If you have already done the above, you have all the wires connected to their right locations, and you don't have the battery charging or the "new" two-post ammeter showing any charge, than your one wire alternator is in need of repairs. So, it's time to tear apart the alternator and repair it. Cost is about $25-$30 dollars. You can buy the repair kit off ebay. Make sure you order the correct kit...like the photo below.

 
I joined this place not long ago. Lately I have just been browsing around in here.
Saw this thread about 6-12volt conversion.
Just gonna give my input.
My 52 8N is a 6volt.
I have had it 18yrs and am supposedly the 3rd owner.
I bought it from the original owner who took it back in on a trade for another tractor.
I change the points and plugs annually along with changing the fluids and greasing it
Regarding this 6-12 volt discussion...
My 8N is still a 6volt.
I must have a good one.
I have never had any trouble starting it....hot or cold weather
It usually cranks on the second or third time it turns over.
I have found if I turn the gas off, I will have use the choke..
People are impressed when the see this old tractor crank after turning over a few times
So I leave my gas turned on....it doesn't seem to leak out
I have read it is a no no to leave the gas turned on...

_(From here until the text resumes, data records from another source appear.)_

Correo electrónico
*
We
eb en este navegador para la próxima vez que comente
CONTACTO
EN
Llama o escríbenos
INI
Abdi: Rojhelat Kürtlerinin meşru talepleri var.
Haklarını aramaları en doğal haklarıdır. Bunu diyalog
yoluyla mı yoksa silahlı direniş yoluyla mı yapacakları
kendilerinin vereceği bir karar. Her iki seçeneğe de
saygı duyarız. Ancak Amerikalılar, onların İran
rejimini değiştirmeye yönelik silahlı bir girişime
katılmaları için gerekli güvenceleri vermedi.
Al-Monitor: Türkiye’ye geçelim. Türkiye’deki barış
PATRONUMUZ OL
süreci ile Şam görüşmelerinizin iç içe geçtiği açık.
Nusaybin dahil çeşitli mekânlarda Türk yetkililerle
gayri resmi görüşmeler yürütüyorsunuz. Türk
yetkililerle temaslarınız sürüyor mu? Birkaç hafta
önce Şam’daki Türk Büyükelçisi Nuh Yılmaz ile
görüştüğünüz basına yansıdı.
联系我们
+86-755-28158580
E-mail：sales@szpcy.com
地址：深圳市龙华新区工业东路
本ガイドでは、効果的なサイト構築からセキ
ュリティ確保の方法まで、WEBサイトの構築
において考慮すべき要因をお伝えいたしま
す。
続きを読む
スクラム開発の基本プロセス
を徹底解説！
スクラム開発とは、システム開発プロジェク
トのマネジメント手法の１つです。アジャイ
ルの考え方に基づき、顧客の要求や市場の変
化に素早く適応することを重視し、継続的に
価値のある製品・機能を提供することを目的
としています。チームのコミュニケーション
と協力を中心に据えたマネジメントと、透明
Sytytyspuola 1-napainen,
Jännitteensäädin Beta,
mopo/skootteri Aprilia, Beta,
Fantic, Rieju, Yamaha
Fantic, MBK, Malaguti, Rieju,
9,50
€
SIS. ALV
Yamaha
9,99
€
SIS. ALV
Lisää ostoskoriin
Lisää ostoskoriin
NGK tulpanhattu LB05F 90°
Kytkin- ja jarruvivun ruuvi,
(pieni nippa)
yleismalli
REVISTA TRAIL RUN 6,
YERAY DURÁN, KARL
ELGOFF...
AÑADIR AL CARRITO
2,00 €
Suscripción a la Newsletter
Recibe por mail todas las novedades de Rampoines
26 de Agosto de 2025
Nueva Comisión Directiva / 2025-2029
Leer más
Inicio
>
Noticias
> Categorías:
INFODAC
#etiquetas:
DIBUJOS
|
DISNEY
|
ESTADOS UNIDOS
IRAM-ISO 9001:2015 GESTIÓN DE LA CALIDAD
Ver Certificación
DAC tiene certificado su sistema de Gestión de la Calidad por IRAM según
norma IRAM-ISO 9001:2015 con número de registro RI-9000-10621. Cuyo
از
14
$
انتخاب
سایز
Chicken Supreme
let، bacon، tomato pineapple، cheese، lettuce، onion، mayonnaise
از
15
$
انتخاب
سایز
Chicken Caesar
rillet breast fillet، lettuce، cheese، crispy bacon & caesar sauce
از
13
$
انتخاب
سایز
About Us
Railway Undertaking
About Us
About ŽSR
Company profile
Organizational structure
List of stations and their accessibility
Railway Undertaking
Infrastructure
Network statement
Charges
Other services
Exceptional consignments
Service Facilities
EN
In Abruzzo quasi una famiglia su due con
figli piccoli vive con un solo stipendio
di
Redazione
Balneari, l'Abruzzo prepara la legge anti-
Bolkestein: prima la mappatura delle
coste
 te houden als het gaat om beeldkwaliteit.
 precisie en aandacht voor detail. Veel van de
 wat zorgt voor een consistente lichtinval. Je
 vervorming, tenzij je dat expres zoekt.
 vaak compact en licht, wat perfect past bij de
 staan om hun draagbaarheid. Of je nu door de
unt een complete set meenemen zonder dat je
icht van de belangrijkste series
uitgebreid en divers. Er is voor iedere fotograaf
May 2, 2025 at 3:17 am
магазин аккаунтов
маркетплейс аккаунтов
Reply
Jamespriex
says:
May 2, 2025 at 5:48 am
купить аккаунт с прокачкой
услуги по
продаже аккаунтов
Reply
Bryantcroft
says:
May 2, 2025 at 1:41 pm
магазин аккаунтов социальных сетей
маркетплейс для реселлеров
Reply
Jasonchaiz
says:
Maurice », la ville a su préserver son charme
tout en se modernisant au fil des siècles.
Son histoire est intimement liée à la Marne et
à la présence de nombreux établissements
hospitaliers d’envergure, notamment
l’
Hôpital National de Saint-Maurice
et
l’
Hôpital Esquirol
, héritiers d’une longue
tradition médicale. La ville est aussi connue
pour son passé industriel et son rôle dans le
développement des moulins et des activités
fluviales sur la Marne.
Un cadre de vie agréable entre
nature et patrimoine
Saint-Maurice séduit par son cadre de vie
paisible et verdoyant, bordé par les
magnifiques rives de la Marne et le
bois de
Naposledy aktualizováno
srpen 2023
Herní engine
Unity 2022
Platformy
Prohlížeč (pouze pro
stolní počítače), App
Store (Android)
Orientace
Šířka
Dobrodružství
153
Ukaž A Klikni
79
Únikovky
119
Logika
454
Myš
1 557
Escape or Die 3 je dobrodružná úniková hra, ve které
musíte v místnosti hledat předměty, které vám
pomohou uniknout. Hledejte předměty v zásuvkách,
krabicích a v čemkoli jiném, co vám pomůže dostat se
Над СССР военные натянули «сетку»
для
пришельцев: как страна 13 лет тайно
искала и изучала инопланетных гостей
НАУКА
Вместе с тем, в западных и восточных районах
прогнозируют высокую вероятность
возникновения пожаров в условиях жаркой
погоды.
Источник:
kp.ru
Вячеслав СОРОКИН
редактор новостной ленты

But it seems to work for me
In the 18yrs I have owned it, I have put 4 batteries in it
Sometimes I my go 3-4 months without starting it so I keep a battery tender on it
I asked the original owner when I bought it should I convert it to 12volts
He asked me why fix something if it ain't broke...
Again....I'm just speaking of my experience having left mine at 6volts
I do understand anyone's reasoning for converting to 12volts
 
I am with you. I have had my 49 almost that long, 6V and no reason to consider conversion. Have only changed points once in 15 years, though keep them adjusted. New plugs annually. Rebuilt starter couple of years ago, made a huge difference in cranking speed and starting. -10 to plow snow, starts with 3-4 revolutions.